[[ Text block, beginning ]]
In design class, we have to do collage sketches on certain concepts. This week we explored "balance." Sketches. Not works of art. Sketches--nothing special, just a way to learn the concepts with our hands and a material. This has been hard for me, choosing shapes, colors, thinking about composition...and then someone in class said, about her own process, how she told herself, "don't get precious with it." Meaning, don't worry yourself over this, don't get overly involved in this, just do it....I love this phrasing, and I am trying to use it as my mantra as I learn to turn clay, to practise with construction paper, and any number of things in life. This is practise, like piano scales. Don't get precious with the things that aren't precious.

Wednesday, August 31, 2005

unsettling balance



Today in design we explored balance in two dimensional design. We looked at artbooks from the met and moma, and talked about what kind of balance and symetry and unbalance each painting had. with modern art, this is difficult to discern...and one painting by Mark Rothko was especially intriguing for us. We concluded that it was balanced, but still was unsettling in the way that it made you think, ponder, wonder. perhaps it had deep balance. What was striking to learn, for me, is that balance doesn't necessarily mean that something is calm, meditative, boring, perfect, easy to grasp, or dull. Balance can be strong, complex, have depth and wonder, challenge and possibility. This is an important lesson for me...that balance in my creative, spiritual well doesn't have to be nice, peaceful, expected. There can be energy, surprise, and strength that is grounded and challenged by the unexpected. It is something I want to wrestle with more....

Thursday, August 25, 2005

tolerate uncertainty

On Thursdays, in class, we pause. We pause to check in, to see where everyone (all four of us) is on the page--or should I say, in the clay. Then, we talk a little bit about a book we are reading, and then write. The book is called Art and Fear and the topic is control. A perfect time for community, reflection, connection, and space. Pausing....taking a moment...to remember our breath, to let it fill our bodies, down to our toes and fingers and back and bellies to be nourished by its presence....and exhaling.... only to breath in again. My friend Ellin says that it is important to remember that the one thing we have in common with everyone around us is that we all breathe the same air....we all need to breathe. It is essential, obviously, for life. But the action of breathing mindfully is vital, as well. We need to remember to pause so that the stuff of our lives don't suffocate us. We need to breathe so that we can rest in the tangle of life and wonder, marvel, at it all. We need to breathe to remember there is space around us, and that one step at a time, the journey will inform us. The most risky thing God did, according to Barbara Brown Taylor (amazing teacher, writer, Episcopalian priest) is breathe life into the forms created from the earth of the ground. Ruach--the breath of God. Indeed this breath life within us sings to us to create as well. And so we do...we become risk-takers, creators, leaving a little bit of ourselves in everything we make, every cylinder, every bowl, every mug...and we don't know where those creations will end up. Part of the risk, then....letting go...and being able to tolerate uncertainty.......
[[ Text block, end ]]
§ **Exercise set**
(a) In the design-class journal, which painter's work did the class find especially intriguing?
(b) Say whether each statement agrees with the design-class journal, quoting the words that decide it: (i) The Thursday class has four people in it. (ii) The book the class reads, Art and Fear, is on the topic of balance. (iii) The class looked at artbooks from the Met and MoMA.
(c) Extend the design-class journal beyond its final sentence.
[[ Supplied records, beginning ]]
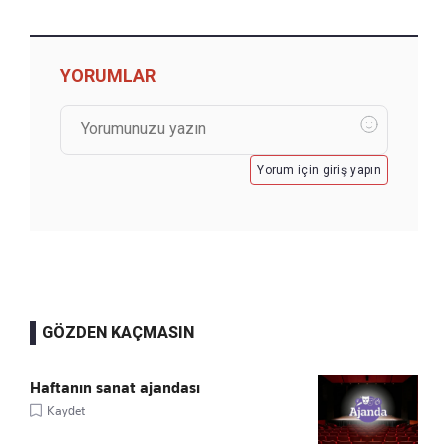
YORUMLAR
Yorum için giriş yapın
GÖZDEN KAÇMASIN
Haftanın sanat ajandası
Kaydet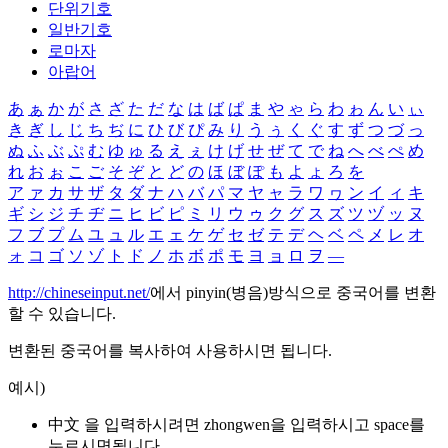
단위기호
일반기호
로마자
아랍어
あ
ぁ
か
が
さ
ざ
た
だ
な
は
ば
ぱ
ま
や
ゃ
ら
わ
ゎ
ん
い
ぃ
き
ぎ
し
じ
ち
ぢ
に
ひ
び
ぴ
み
り
う
ぅ
く
ぐ
す
ず
つ
づ
っ
ぬ
ふ
ぶ
ぷ
む
ゆ
ゅ
る
え
ぇ
け
げ
せ
ぜ
て
で
ね
へ
べ
ぺ
め
れ
お
ぉ
こ
ご
そ
ぞ
と
ど
の
ほ
ぼ
ぽ
も
よ
ょ
ろ
を
ア
ァ
カ
サ
ザ
タ
ダ
ナ
ハ
バ
パ
マ
ヤ
ャ
ラ
ワ
ヮ
ン
イ
ィ
キ
ギ
シ
ジ
チ
ヂ
ニ
ヒ
ビ
ピ
ミ
リ
ウ
ゥ
ク
グ
ス
ズ
ツ
ヅ
ッ
ヌ
フ
ブ
プ
ム
ユ
ュ
ル
エ
ェ
ケ
ゲ
セ
ゼ
テ
デ
ヘ
ベ
ペ
メ
レ
オ
ォ
コ
ゴ
ソ
ゾ
ト
ド
ノ
ホ
ボ
ポ
モ
ヨ
ョ
ロ
ヲ
―
http://chineseinput.net/
에서 pinyin(병음)방식으로 중국어를 변환
할 수 있습니다.
변환된 중국어를 복사하여 사용하시면 됩니다.
예시)
中文 을 입력하시려면
zhongwen
을 입력하시고 space를
누르시면됩니다.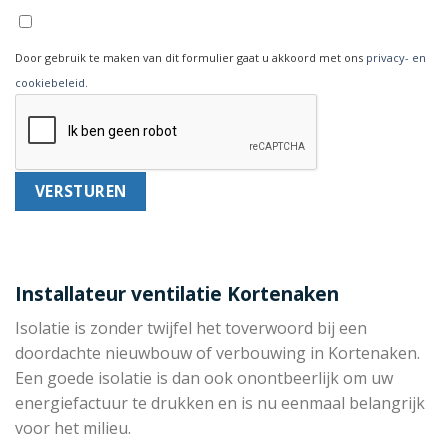
Door gebruik te maken van dit formulier gaat u akkoord met ons
privacy- en
cookiebeleid
.
Installateur ventilatie Kortenaken
Isolatie is zonder twijfel het toverwoord bij een
doordachte nieuwbouw of verbouwing in Kortenaken.
Een goede isolatie is dan ook onontbeerlijk om uw
energiefactuur te drukken en is nu eenmaal belangrijk
voor het milieu.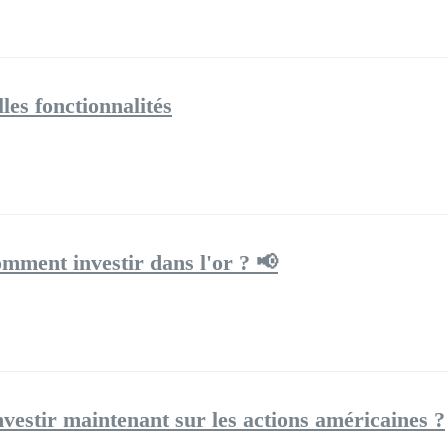
les fonctionnalités
omment investir dans l'or ? 📢
nvestir maintenant sur les actions américaines ?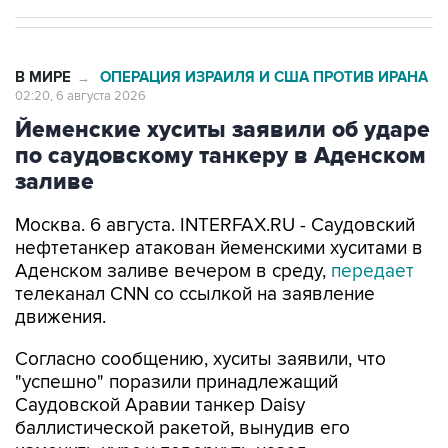
В МИРЕ
ОПЕРАЦИЯ ИЗРАИЛЯ И США ПРОТИВ ИРАНА
→
02:20, 6 августа 2026
Йеменские хуситы заявили об ударе
по саудовскому танкеру в Аденском
заливе
Москва. 6 августа. INTERFAX.RU - Саудовский
нефтетанкер атакован йеменскими хуситами в
Аденском заливе вечером в среду,
передает
телеканал CNN со ссылкой на заявление
движения.
Согласно сообщению, хуситы заявили, что
"успешно" поразили принадлежащий
Саудовской Аравии танкер Daisy
баллистической ракетой, вынудив его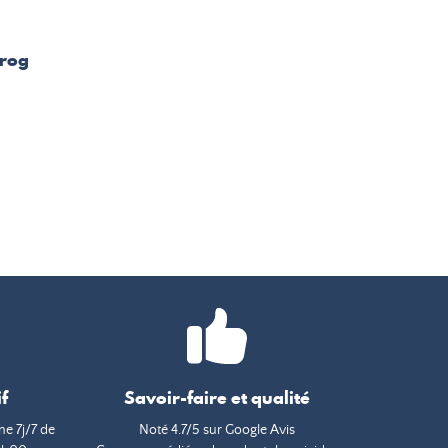
Frog
H
f
Savoir-faire et qualité
e 7j/7 de
Noté 4.7/5 sur Google Avis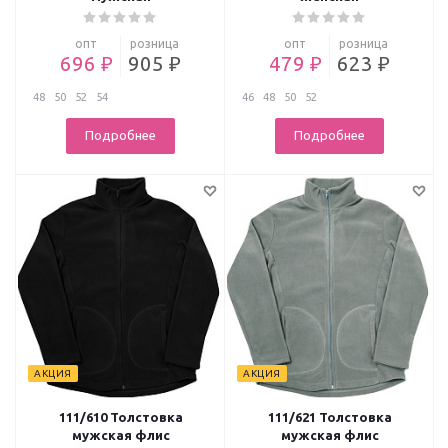
опт
розница
опт
розница
696 ₽
905 ₽
479 ₽
623 ₽
48
50
52
54
46
48
50
52
Подробнее
Подробнее
АКЦИЯ
АКЦИЯ
111/610 Толстовка
111/621 Толстовка
мужская флис
мужская флис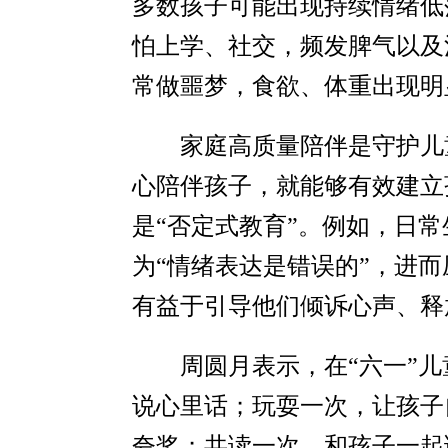
多数孩子可能出现持续情绪低
怕上学、社交，频发脾气以及
常做噩梦，食欲、体重出现明
家庭高质量陪伴是守护儿
心陪伴孩子，就能够有效建立
是“否定式教育”。例如，日常
为“情绪表达是错误的”，进
有益于引导他们倾诉心声、释
周圆月表示，在“六一”
说心里话；玩耍一次，让孩子
夸奖；共读一次，和孩子一起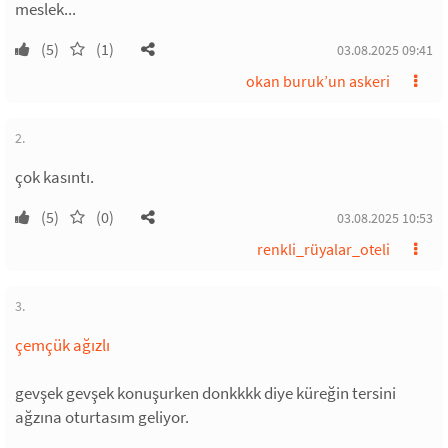
meslek...
(5)
(1)
03.08.2025 09:41
okan buruk’un askeri
2.
çok kasıntı.
(5)
(0)
03.08.2025 10:53
renkli_rüyalar_oteli
3.
çemçük ağızlı
gevşek gevşek konuşurken donkkkk diye küreğin tersini
ağzına oturtasım geliyor.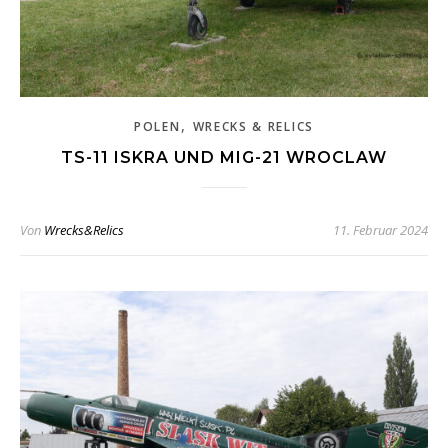
,
POLEN
WRECKS & RELICS
TS-11 ISKRA UND MIG-21 WROCLAW
Von
Wrecks&Relics
11. Februar 2024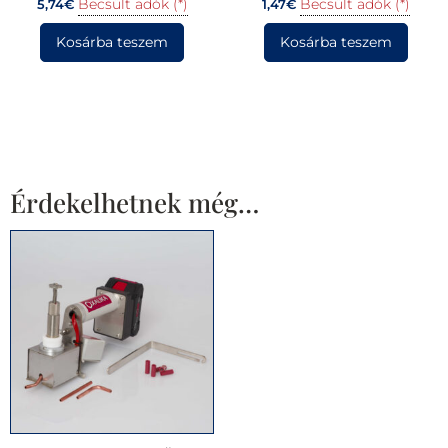
Becsült adók (*)
Becsült adók (*)
5,74
€
1,47
€
Kosárba teszem
Kosárba teszem
Érdekelhetnek még…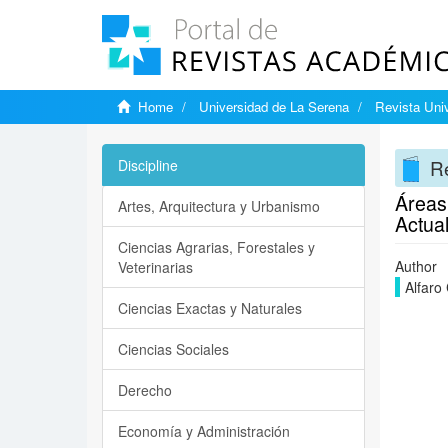
Home
Universidad de La Serena
Revista Univ
Re
Discipline
Áreas
Artes, Arquitectura y Urbanismo
Actua
Ciencias Agrarias, Forestales y
Author
Veterinarias
Alfaro 
Ciencias Exactas y Naturales
Ciencias Sociales
Derecho
Economía y Administración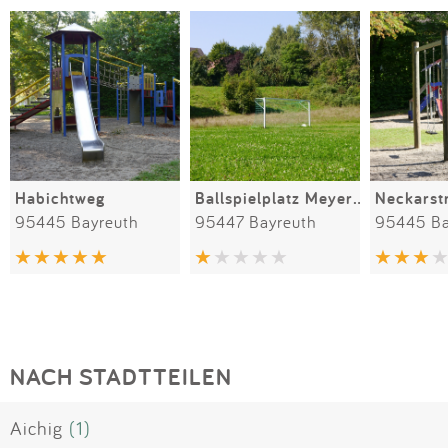
Habichtweg
Ballspielplatz Meyernberg
Neckarst
95445 Bayreuth
95447 Bayreuth
95445 Ba
NACH STADTTEILEN
Aichig
(1)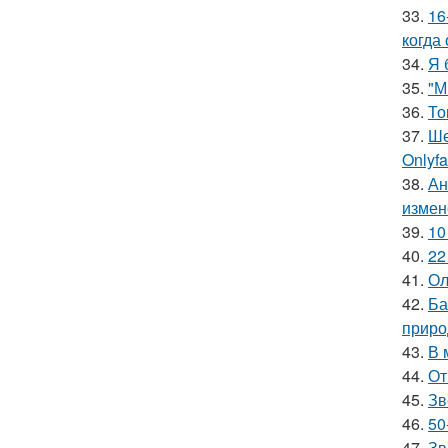
33.
16
когда
34.
Я 
35.
"М
36.
То
37.
Ше
Onlyf
38.
Ан
измен
39.
10
40.
22
41.
Ол
42.
Ба
приро
43.
В 
44.
От
45.
Зв
46.
50
47.
Зв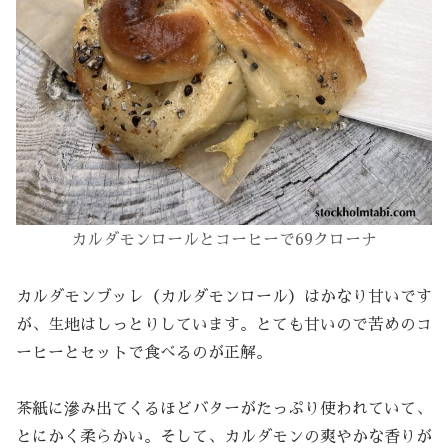
カルダモンロール
とコーヒーで69クローナ
カルダモンブッレ（カルダモンロール）はかなり甘いです
が、生地はしっとりしています。とても甘いので苦めのコ
ーヒーとセットで食べるのが正解。
茶紙に滲み出てくるほどバターがたっぷり使われていて、
とにかく柔らかい。そして、カルダモンの爽やかな香りが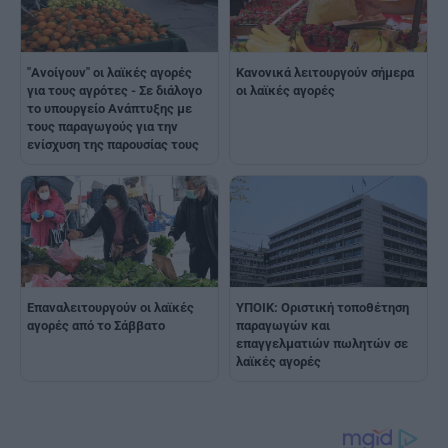
"Ανοίγουν" οι λαϊκές αγορές
Κανονικά λειτουργούν σήμερα
για τους αγρότες - Σε διάλογο
οι λαϊκές αγορές
το υπουργείο Ανάπτυξης με
τους παραγωγούς για την
ενίσχυση της παρουσίας τους
Επαναλειτουργούν οι λαϊκές
ΥΠΟΙΚ: Οριστική τοποθέτηση
αγορές από το Σάββατο
παραγωγών και
επαγγελματιών πωλητών σε
λαϊκές αγορές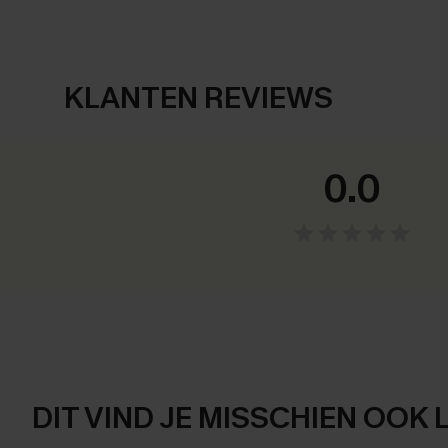
KLANTEN REVIEWS
0.0
DIT VIND JE MISSCHIEN OOK 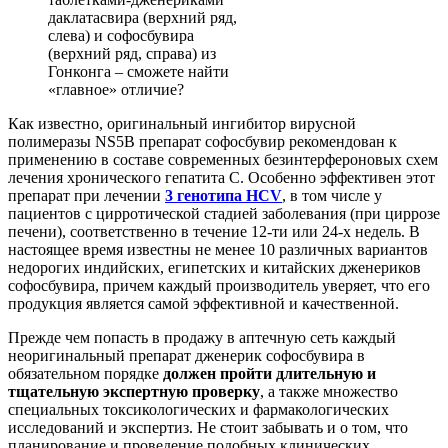
даклатасвира (верхний ряд,
слева) и софосбувира
(верхний ряд, справа) из
Гонконга – сможете найти
«главное» отличие?
Как известно, оригинальный ингибитор вирусной
полимеразы NS5B препарат софосбувир рекомендован к
применению в составе современных безинтерфероновых схем
лечения хронического гепатита С. Особенно эффективен этот
препарат при лечении
3 генотипа HCV
, в том числе у
пациентов с цирротической стадией заболевания (при циррозе
печени), соответственно в течение 12-ти или 24-х недель. В
настоящее время известны не менее 10 различных вариантов
недорогих индийских, египетских и китайских дженериков
софосбувира, причем каждый производитель уверяет, что его
продукция является самой эффективной и качественной.
Прежде чем попасть в продажу в аптечную сеть каждый
неоригинальный препарат дженерик софосбувира в
обязательном порядке
должен пройти длительную и
тщательную экспертную проверку
, а также множество
специальных токсикологических и фармакологических
исследований и экспертиз. Не стоит забывать и о том, что
планирование и проведение подобных клинических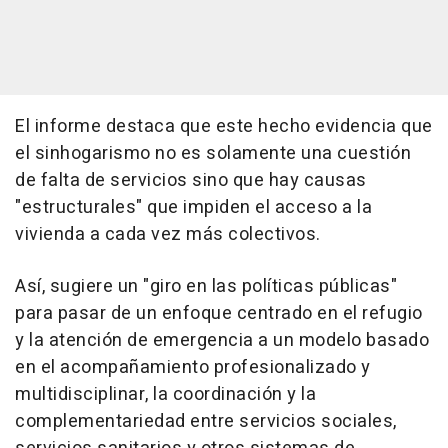
El informe destaca que este hecho evidencia que
el sinhogarismo no es solamente una cuestión
de falta de servicios sino que hay causas
"estructurales" que impiden el acceso a la
vivienda a cada vez más colectivos.
Así, sugiere un "giro en las políticas públicas"
para pasar de un enfoque centrado en el refugio
y la atención de emergencia a un modelo basado
en el acompañamiento profesionalizado y
multidisciplinar, la coordinación y la
complementariedad entre servicios sociales,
[[ Supplied records, end ]]
§ **Answers**
(a) Mark Rothko

(b)
(i) Yes: "where everyone (all four of us) is on the page"
(ii) No: "the topic is control"
(iii) Yes: "We looked at artbooks from the met and moma"

(c)
Wednesday, August 24, 2005

unity and variety and chaos


Making art, I am learning, is all about choices. It is telling stories, as my design instructor would say. Making choices is HARD for me, and probably the biggest block for me as an artist, as a professional, as a regular person who has to go the grocery store on a regular basis. Sometimes I feel like each choice I make will determine the course of my life--down to deciding whether to pay 99 cents for organic black beans, or get the store brand that is two cans for $1. On my limited budget, I want to get the better deal, but I want to be consistent with my values and buy organic, because it is a better deal for my body, for the earth, for the small farmer producing the organic beans. And so it goes, ten minutes of my life deciding which can of beans to buy. This problem with choice making was magnified in our first assignment in design on "composition". We are to choose two or three shapes, and make five compositions, going from unified to chaotic. I am stuck on what shapes to choose. Circles, lines, squares, triangles, squiggles, spirals, stars, flowers, splotches, narrow, fat, swooshy, straight, crooked....oh my. So many possibilities to choose from, so many ways to tell the story, a story, of unity and variety and chaos. It is a relief to turn to the clay from construction paper and exacto knifes and just work on making the same cylinders, over and over and over.

Monday, August 22, 2005

a cauldron of creation

Today in class we learned about different clay bodies and safety issues in the studio and the nature of the earth's crust and its composition in minerals and rocks and other technical "stuff." Surely, chemistry and tables and math are not my strength, but this is information I want to soak through to some of the layers of the crust of my thinking! What strikes me that within the complexity of the earth's change and shifting and complex geological activities throughout the eons, clay is a simple, common, ABUNDANT product of the intricacies of that constant motion which began as a molten fiery mass. Hmmm. In spite of not taking the welding class, maybe I am playing and creating with fire, in a way. The picture is of a slab pitcher I made at Columbia Teacher's College studio while in NYC, the summer of 1999. It is one of two pieces I saved from that beginning class...and the glaze on it faintly reminds me of the surging of melted earth, a cauldron from which all creation has grown.
Posted by Picasa

pressed down, shaken together, running over....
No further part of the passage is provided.